Resmungando, ela se levantou e andou até o banheiro, coçando os olhos enquanto bocejava e caminhava até o closet, tirando algumas peças de roupa. Ela pôde ouvir o som de passos no corredor, mas não se deu ao trabalho de ir até a porta para atender. Só então, automaticamente, soube que pertenciam à sua mãe.
"Jayla." Batidas vem da porta, em seguida o som da porta tentando ser destrancada. Ela costumava deixa a porta trancada, por precaução, um hábito que adquiriu nos últimos anos.
"Estou nua." ela respondeu, sabendo exatamente que era a única coisa que iria impedir de sua mãe a questionar pela porta está fechada.

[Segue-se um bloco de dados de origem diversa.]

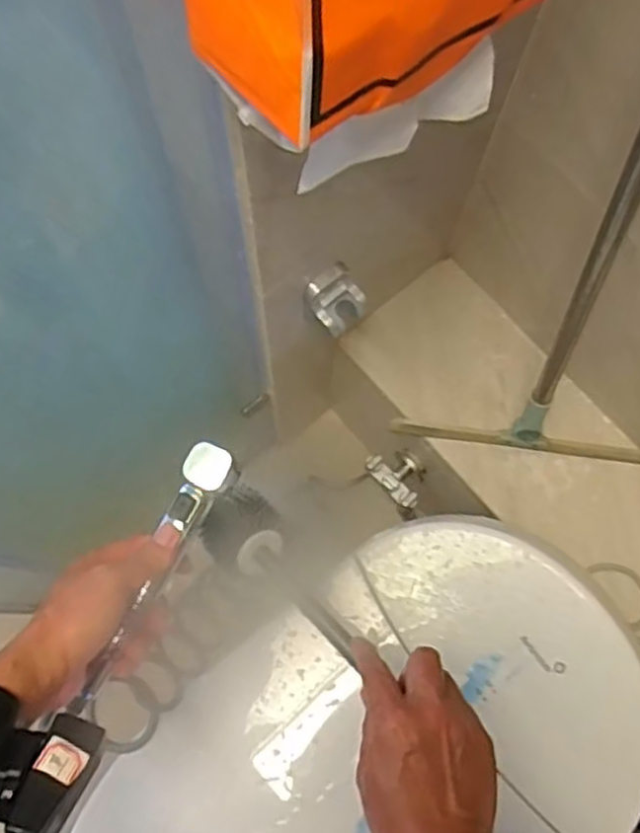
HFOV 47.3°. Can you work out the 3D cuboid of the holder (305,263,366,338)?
[{"bbox_3d":[0.017,-0.122,0.764,0.054,0.056,0.048,-40,79,-11],"label":"holder"}]

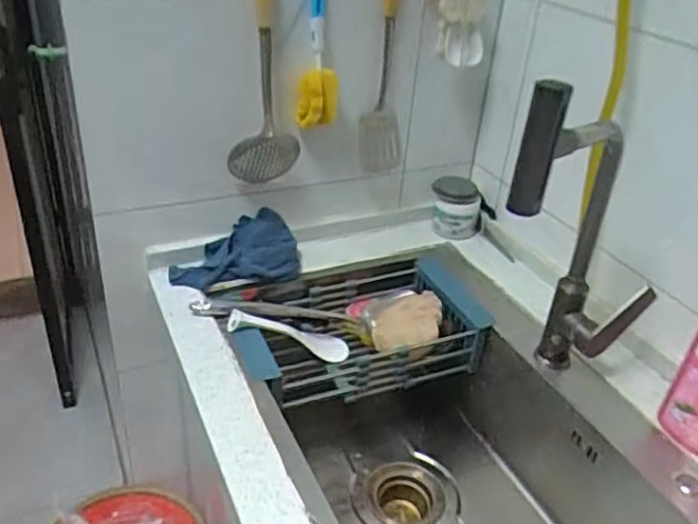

Charlotte limpa a garganta e desistiu de abrir a porta. "Querida, estou de saída."
Querida? Uma palavra tão terna e pessoal, fez Jayla sentir seu estômago embrulhar. Não era como Joyce a chamava, não tinha a voz terna e amorosa. Não tinha a voz de uma mãe que chamava por seus filhos, transmitindo o seu amor através de apelidos.
Sua mãe, sangue do seu sangue, não era Joyce.
"E, não se esqueça de jogar o lixo fora." A Sra. Harrington disse por último antes de sair pelo corredor, os passos estridentes dos seus salto alto, fazendo Jayla revirar os olhos e tampar os ouvidos.
"Cristo, que diabos há de errado com esses ouvidos?" Ela perguntou a si mesma, sacudindo a cabeça quando o som desapareceu.
Respirando fundo, ela foi até o banheiro, pegando sua escova de dentes e a pasta, colocando uma quantidade antes de começar a escovar os dentes. Depois que terminou, retirou suas roupas e em seguida removeu o enfaixamento em sua perna, sentindo sua respiração ficar presa ao ver que sua perna estava limpa; não havia corte e nem sinal de ferida.